Deutsch points out that, however slanted or polemical, this literature generally took some authentic elements of contemporary Jewish practice as the basis for its descriptions. The early modern ethnographies may have reflected a different kind of anti-Judaism than the impulse that gave rise in the medieval period to blood libel and ritual murder accusations: “while the accusations that were raised within the context of the medieval blood libel inquiries were outright lies, many of the ‘claims’ against Jewish rituals, customs, and prayers in the ethnographic works are corroborated by contemporaneous Jewish sources.” Thus, although these ethnographies have a polemical purpose, they often have “valuable ethnographic content.” Deutsch does not invoke Gavin Langmuir’s well-known distinction between “chimerical” fantasies that constitute anti-Semitism and “realistic” differences that give rise to “anti-Judaism.” Nevertheless, his findings here suggest that two such modes co-existed in early modernity and indeed into the modern period, allowing for a more neutral description of Judaism on the one hand and continued blood libel fantasies (or the modern-day equivalent, the conspiracy theories of the Protocols of the Elders of Zion) on the other. History is never a linear march toward more understanding and more insight.

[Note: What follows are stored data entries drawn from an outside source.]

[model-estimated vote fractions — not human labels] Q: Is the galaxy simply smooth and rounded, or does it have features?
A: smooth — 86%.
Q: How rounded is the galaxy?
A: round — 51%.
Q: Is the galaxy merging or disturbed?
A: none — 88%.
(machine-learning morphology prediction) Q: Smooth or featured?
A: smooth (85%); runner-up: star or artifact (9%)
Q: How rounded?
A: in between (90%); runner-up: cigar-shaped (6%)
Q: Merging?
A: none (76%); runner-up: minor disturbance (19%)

Although most of his work constitutes a contribution to a general history of early modern Europe and to the Christian side of the history of Jewish-Christian relations, Deutsch also offers a methodological path toward using these texts as evidence for Jewish practices and thus contributing also to an internal history of Jewish religious life. These slanted and biased depictions do not straightforwardly supply information on Jewish culture. So he proceeds cautiously, outlining an approach that seeks to correlate the descriptions in these texts with contemporary Jewish literature on law and customs. In cases where no Jewish source describes a custom, he suggests that we assume an ideologically-inflected transposition from other texts, as in the case of the bow/loom hangings. In other cases, we can use one of these ethnographies to revise our view of something already known in Jewish texts. The convert Antonius Margarita described the breaking of a plate at an engagement ceremony in the first text of this genre (from 1530), though the first Hebrew source that mentions this iconic Jewish practice appears only in the seventeenth century.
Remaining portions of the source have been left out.